Kubernetes部署Prometheus operator相关推荐

  1. kubernetes部署Prometheus

    文章目录 准备工作 整一个PV来存放TSDB数据 部署Prometheus 准备工作 开始部署Prometheus 部署Grafana 准备工作 开始部署Grafana 部署Ingress,通过Ing ...

  2. Kubernetes更优雅的监控工具Prometheus Operator

    Kubernetes更优雅的监控工具Prometheus Operator [TOC] 1. Kubernetes Operator 介绍 在 Kubernetes 的支持下,管理和伸缩 Web 应用 ...

  3. 在Kubernetes上使用Prometheus Operator监视应用程序

    您可以使Prometheus配置了解您的应用程序在其中运行的Kubernetes环境.在先前的博客文章中 ,我已经描述了如何手动执行该操作. Prometheus Operator是Kubernete ...

  4. k8s部署Kube Prometheus(Prometheus Operator)

    摘要 本文通过Prometheus-operator框架一键化安装prometheus.alertmanage.granfana,并配置企业微信api以及告警推送,搭建 prometheus 的前提环 ...

  5. Prometheus Operator 部署

    安装 为了使用 Prometheus-Operator,这里我们直接使用 kube-prometheus 这个项目来进行安装(提供了很多的内置规则,可以直接拿来使用),该项目和 Prometheus- ...

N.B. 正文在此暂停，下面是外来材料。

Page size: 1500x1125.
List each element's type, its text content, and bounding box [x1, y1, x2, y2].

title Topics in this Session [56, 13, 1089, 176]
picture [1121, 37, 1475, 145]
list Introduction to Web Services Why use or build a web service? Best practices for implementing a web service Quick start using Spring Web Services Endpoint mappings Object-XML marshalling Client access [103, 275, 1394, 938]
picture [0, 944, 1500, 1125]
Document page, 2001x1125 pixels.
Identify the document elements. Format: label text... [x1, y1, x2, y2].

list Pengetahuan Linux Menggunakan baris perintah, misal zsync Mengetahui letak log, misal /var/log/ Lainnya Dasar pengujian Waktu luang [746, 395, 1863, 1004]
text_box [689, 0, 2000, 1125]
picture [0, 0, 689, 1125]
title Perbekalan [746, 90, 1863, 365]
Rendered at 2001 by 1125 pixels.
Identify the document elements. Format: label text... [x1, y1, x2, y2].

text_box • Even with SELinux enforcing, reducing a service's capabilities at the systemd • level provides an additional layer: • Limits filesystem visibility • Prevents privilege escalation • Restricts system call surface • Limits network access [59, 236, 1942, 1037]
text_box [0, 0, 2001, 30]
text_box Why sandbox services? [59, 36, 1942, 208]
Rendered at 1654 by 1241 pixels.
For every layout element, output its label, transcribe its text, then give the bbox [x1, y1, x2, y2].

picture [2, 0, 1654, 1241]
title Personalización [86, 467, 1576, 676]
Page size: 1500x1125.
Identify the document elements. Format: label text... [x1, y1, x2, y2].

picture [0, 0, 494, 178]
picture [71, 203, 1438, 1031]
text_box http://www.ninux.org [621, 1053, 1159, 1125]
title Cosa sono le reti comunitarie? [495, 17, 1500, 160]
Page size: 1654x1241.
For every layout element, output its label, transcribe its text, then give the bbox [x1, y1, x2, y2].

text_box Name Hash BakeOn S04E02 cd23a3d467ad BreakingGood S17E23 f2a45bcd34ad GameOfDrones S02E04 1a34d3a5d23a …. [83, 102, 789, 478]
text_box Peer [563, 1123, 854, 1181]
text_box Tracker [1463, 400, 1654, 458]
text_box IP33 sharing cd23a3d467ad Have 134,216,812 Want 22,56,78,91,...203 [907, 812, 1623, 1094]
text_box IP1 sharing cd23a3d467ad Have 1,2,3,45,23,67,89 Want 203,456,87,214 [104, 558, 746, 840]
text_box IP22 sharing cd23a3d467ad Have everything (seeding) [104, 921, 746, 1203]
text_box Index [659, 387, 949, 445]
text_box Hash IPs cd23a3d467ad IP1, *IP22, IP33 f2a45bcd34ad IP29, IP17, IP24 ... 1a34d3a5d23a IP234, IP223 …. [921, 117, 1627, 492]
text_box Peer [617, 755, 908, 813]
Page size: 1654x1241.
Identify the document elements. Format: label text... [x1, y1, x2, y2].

  6. 运维实操——kubernetes(十九)k8s中部署Prometheus、监控nginx、HPA自动伸缩

    k8s中部署Prometheus.监控nginx.HPA自动伸缩 1.什么是Prometheus? 2.k8s中部署Prometheus监控 3.prometheus监控nginx 4.基于prome ...

  7. Kubernetes(k8s)之在集群环境部署Prometheus(普罗米修斯监控)和集群的ui管理工具Grafana

    Prometheus Prometheus 演示环境 部署Prometheus和Grafana 测试 Prometheus Prometheus是一个开源系统监控和警报工具包. 现在是一个独立的开源项 ...

  8. 安装kube-prometheus项目:k8s部署prometheus、监控k8s核心组件、添加告警(微信、钉钉、企业微信)、进行数据持久化

    概述 很多地方提到Prometheus Operator是kubernetes集群监控的终极解决方案,但是目前Prometheus Operator已经不包含完整功能,完整的解决方案已经变为kube- ...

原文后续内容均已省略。